++++ Text segment ++++
May she rest in peace. *


----------



## enigma731 (Aug 12, 2011)

Please don't get any more birds if you cannot provide them with proper vet care. It is not fair to them or the rest of your current flock. I sincerely hope that your other birds aren't infected with whatever this poor girl had.


----------



## bjknight93 (Nov 13, 2011)

Unfortunately, I have to agree with Enigma on this one. Your bird suffered for many days because you did not provide her with vet care. If you cannot afford to provide proper vet care, or cannot travel the distance to keep your birds alive and healthy, I cannot recommend that you acquire more birds.

It is very sad that your bird suffered so much and for so long. Had you taken her to a vet, she may have survived, or you could have done the humane thing and had her euthanized to end her suffering.

You will be extremely lucky if your other birds do not become ill from what your bird just died from.

That said, I am still sorry for your loss. May your bird fly freely and RIP.


----------



## Shamans (Nov 29, 2012)

enigma731 said:


> Please don't get any more birds if you cannot provide them with proper vet care. It is not fair to them or the rest of your current flock. I sincerely hope that your other birds aren't infected with whatever this poor girl had.





bjknight93 said:


> Unfortunately, I have to agree with Enigma on this one. Your bird suffered for many days because you did not provide her with vet care. If you cannot afford to provide proper vet care, or cannot travel the distance to keep your birds alive and healthy, I cannot recommend that you acquire more birds.
> 
> It is very sad that your bird suffered so much and for so long. Had you taken her to a vet, she may have survived, or you could have done the humane thing and had her euthanized to end her suffering.
> 
> ...




Be realistic. It was a bird and birds die. Sometimes they get diseases which can not be cured unless you give them some very demanding (on money and time) treatment. 

And It's not like the people in the pet shop would've taken the bird to a vet. 

As for euthanizing it, apart from not being a supporter, I am not an inhumane animal. I can't take the life of a living being. That is for God, or if you're an atheist, mother natures job. 



For being senior moderators on this forum, I will give you guys some humble advice. Try to understand the different norms and practices of different cultures. You can't "go to the nearest vet" all the time. So if you really want to give 'advice' on birds to a general audience, understand that there is a world outside the developed world where animals get easier/better treatment than humans of the rest of the world rather than being ignorant and spitting out internet bird website cliches. 


Take care.


----------



## ~SarahJayne~ (Oct 14, 2012)

Shamans said:


> Be realistic. It was a bird and birds die. Sometimes they get diseases which can not be cured unless you give them some very demanding (on money and time) treatment.
++++ Dataset content ++++
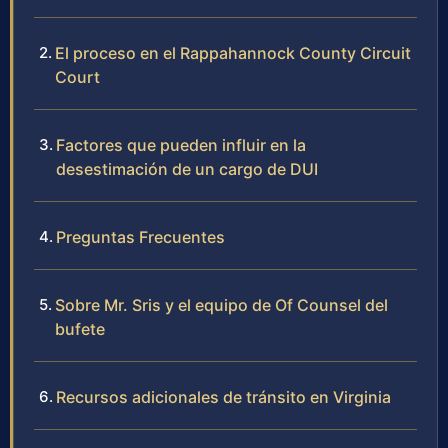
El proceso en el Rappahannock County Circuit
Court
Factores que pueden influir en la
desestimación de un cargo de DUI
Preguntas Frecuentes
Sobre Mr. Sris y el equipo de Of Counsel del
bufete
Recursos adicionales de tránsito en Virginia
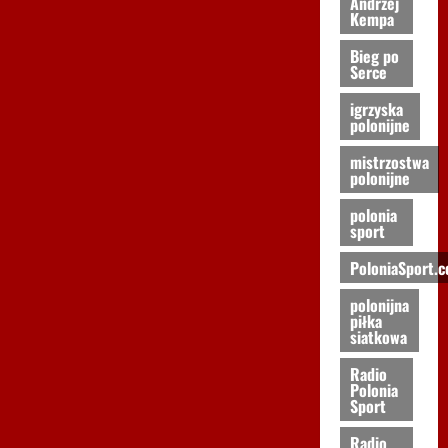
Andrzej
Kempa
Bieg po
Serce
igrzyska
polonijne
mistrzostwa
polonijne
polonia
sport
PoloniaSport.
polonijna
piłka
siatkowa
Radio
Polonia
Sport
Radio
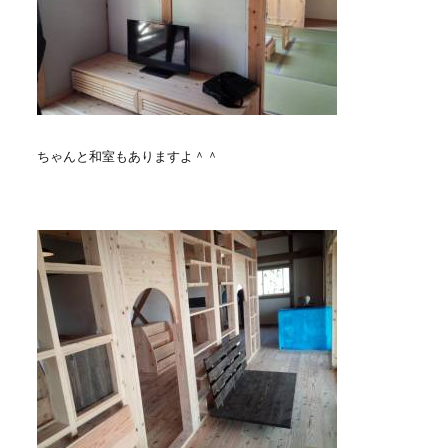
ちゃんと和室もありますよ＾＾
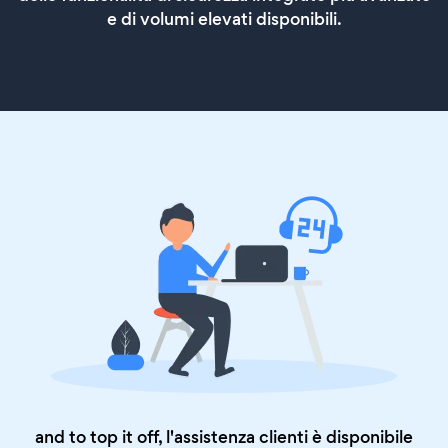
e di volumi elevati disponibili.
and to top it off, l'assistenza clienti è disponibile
++++
++++ Dataset content ++++
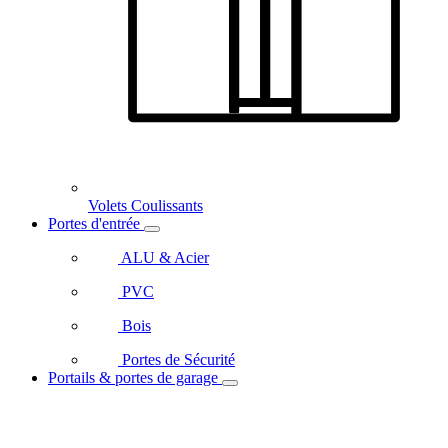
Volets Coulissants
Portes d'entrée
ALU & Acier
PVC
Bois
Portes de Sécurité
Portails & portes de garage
++++
**Things to do**
(1) Give the username at the head of each post in the forum thread about the bird's death.
(2) Extend the forum thread about the bird's death, picking up right after its last line.
The entries play no part in this work.

**Task results**
(1) enigma731, bjknight93, Shamans, ~SarahJayne~

(2)
Wow. Sorry, but if that is your attitude towards your bird's life, please do not get another. If you had a child with a serious disease, you would do everything in your power to save it wouldn't you? Not just say, oh well, it's too expensive and it'll probably die anyway. I would do anything if Munchkin was ill, because I see her as my child, and I love her so. She depends on me, much like a small child does on it's parents, and I would drive to the other side of the country, and eat noodles for a month if I had to to ensure her well being. If you cannot provide what your birds deserve, either due to your financial situation or level of commitment, maybe it would be best to take a break from bird ownership until you are in a position to do so. I feel very strongly about this. I cannot bear the thought of an animal suffering because someone thinks they are not worth the effort it takes to help them. Every life is worth any time, money and effort it takes.


----------



## bjknight93 (Nov 13, 2011)

Yeah, really for you to say that, it sounds like you could care less about your birds' lives. You sound like you have no regret for allowing your bird to *suffer*. If you were slowly dying at the hands of someone else, I'm sure you might have a different view of this. I could *never* watch anything die without trying to save it!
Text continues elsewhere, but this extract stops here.